At first it didn’t seem to boot, but after putting some fresh disks in and rebooting the unit, up it came. 🙂 At the moment the device doesn’t show up in the Drobo Dashboard, but it does present a public share, so it’s not a complete loss. I also took the opportunity while I had a serial cable plugged into the board to enable the telnet and ssh servers to allow me to poke around some more.
It looks like the control software on the unit is expecting there to be two ethernet ports while the physical hardware only has 1. I may need to patch the binary…
I have to admit is a little disappointed with the phone when I got it. I updated the firmware as far as it would allow me, but the more recent versions of the software would not install 🙁 After a bit of googling I found that there was supposedly a procedure for updating the old firmware to one of the newer sets, but that it was a secret. That got me really interested so I dug a little deeper. I found a PDF that contained a link to a Yealink FTP server which I’m not sure is supposed to be publicly available. On the FTP server was a set of files that detailed in rather broken English the process. Basically you put the phone into a special mode that causes it to download a new firmware from a TFTP server running on the same network and off it goes with the new firmware.
My phone now says is has firmware version 220.127.116.11 and it now has all the features I was hoping to get. From what I can see it now has pretty much the same software as the new VP530.
Happy now 🙂
I also tested the technique used to get root on the old firmware and it is no longer available, however the technique used for the T38G now works.
Yesterday I took delivery of a Yealink VP-2009 VIOP phone. I was hoping it would be a nicer phone than it actually turned out to be. I have a Yealink T38G and was really happy with it. Unfortunately a lot of the features I like in the T38G are not present in the VP-2009. Ah well, live and learn I guess 😉
To the meat of it. When I plugged the new VP-2009 in to my network and attempted to configure it there was a weird caching issue with my browser as it took the same IP address as the old T38G which resulted in an error page being shown. Initially I thought the phone by broken in some strange way, so I started to investigate a firmware download for the phone. After extracting the firmware using binwalk I found the HTML for the web interface and found that there is a back door that allows arbitrary commands to be executed on the phone. The first thing I did was remove the password on the root user (
passwd -d root) so I was able to telnet into the device. Once on the device I was able to poke around and see all sorts of interesting stuff.

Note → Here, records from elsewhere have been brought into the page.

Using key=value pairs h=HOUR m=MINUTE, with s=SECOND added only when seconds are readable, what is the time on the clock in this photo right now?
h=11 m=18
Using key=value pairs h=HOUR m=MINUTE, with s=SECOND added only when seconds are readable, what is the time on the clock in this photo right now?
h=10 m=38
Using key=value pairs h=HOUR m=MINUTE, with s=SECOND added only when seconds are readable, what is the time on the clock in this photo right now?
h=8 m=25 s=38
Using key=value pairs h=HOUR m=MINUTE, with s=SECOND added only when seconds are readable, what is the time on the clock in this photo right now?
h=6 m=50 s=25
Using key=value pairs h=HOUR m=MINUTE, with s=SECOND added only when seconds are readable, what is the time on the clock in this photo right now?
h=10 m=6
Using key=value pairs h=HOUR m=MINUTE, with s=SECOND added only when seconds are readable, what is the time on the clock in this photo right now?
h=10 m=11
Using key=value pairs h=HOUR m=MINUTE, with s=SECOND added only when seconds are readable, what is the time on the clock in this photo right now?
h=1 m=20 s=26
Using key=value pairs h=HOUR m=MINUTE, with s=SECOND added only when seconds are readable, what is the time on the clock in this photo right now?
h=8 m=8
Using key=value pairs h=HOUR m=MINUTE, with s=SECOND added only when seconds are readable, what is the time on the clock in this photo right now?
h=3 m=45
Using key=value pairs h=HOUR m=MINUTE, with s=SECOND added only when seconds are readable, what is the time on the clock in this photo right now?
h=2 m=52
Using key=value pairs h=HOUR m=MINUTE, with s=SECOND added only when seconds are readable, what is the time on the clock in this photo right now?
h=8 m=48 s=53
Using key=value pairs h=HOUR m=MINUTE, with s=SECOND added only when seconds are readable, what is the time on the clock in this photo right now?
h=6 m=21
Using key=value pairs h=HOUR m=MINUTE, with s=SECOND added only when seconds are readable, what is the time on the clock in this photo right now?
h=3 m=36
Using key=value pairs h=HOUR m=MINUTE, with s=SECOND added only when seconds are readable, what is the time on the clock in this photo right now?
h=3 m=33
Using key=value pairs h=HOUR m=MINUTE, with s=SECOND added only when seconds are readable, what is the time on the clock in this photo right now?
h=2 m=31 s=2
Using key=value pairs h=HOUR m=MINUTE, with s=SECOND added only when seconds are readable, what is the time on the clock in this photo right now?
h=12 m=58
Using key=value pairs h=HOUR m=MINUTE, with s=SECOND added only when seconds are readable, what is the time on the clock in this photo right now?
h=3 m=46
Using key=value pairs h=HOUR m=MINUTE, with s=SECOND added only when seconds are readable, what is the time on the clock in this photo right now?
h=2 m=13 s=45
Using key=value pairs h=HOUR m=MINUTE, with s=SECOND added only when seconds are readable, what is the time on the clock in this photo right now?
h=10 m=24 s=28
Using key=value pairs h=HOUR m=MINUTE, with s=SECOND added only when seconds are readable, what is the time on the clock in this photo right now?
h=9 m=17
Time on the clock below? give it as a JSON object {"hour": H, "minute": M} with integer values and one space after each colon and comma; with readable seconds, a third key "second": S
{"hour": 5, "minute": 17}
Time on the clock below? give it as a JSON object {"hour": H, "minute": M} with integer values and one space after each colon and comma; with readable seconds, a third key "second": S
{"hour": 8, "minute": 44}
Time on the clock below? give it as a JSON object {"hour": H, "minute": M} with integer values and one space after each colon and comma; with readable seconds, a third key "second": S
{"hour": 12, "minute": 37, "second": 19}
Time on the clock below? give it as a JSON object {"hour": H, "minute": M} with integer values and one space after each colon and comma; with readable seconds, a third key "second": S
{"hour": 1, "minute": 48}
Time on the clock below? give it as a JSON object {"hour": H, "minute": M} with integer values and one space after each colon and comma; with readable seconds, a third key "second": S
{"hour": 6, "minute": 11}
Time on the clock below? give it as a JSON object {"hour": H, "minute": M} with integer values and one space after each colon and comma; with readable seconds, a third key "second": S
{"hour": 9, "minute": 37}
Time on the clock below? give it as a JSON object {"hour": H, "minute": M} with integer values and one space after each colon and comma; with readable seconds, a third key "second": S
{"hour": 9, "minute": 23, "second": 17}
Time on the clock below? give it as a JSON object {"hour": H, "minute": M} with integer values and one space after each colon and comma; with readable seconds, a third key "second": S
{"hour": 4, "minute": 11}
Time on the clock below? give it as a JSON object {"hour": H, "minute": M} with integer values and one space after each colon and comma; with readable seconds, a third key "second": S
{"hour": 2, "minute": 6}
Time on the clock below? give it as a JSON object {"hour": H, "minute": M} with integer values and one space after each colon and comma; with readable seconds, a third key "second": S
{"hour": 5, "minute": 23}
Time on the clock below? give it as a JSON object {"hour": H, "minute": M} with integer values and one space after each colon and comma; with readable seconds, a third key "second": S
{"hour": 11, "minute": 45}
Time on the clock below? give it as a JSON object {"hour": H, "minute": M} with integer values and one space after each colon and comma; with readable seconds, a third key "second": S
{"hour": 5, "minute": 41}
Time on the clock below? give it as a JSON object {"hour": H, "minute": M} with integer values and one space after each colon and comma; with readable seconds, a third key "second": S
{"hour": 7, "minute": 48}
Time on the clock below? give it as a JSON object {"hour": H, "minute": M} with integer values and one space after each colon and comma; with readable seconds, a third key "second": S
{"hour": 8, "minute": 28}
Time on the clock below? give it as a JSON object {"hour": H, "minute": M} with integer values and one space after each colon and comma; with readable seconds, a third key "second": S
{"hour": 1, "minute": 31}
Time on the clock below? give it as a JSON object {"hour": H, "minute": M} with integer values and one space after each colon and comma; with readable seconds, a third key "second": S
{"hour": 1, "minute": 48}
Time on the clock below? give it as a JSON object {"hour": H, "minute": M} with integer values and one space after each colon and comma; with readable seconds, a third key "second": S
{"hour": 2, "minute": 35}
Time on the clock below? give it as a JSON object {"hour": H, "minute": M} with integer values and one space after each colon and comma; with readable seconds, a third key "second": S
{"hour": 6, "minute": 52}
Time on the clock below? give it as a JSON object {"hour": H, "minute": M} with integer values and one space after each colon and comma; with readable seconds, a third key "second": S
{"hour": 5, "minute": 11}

I was interested to see if there was anything like this back door in the T38G. It turns out there is, although it isn’t as easy to use as the one in the VP-2009. There is a hidden page that allows the telnet server to be turned on, and the same code can be exploited to remove the root user password 🙂
Time for bed. I’ve successfully hacked an app I need for work to do something it is not supposed to do 🙂 A little reverse engineering, byte patching and single stepping through machine code and I now have it being quite naughty 🙂
I’ve been using a new disassembler a lot over the last couple of weeks called Hopper. I’m finding it to be well worth the money. So much so that I initially purchased it through the Apple App store, and then purchased it again directly from the developer so I could get access to the latest version more quickly.
It has many of the features of IDA Pro at a fraction of the cost!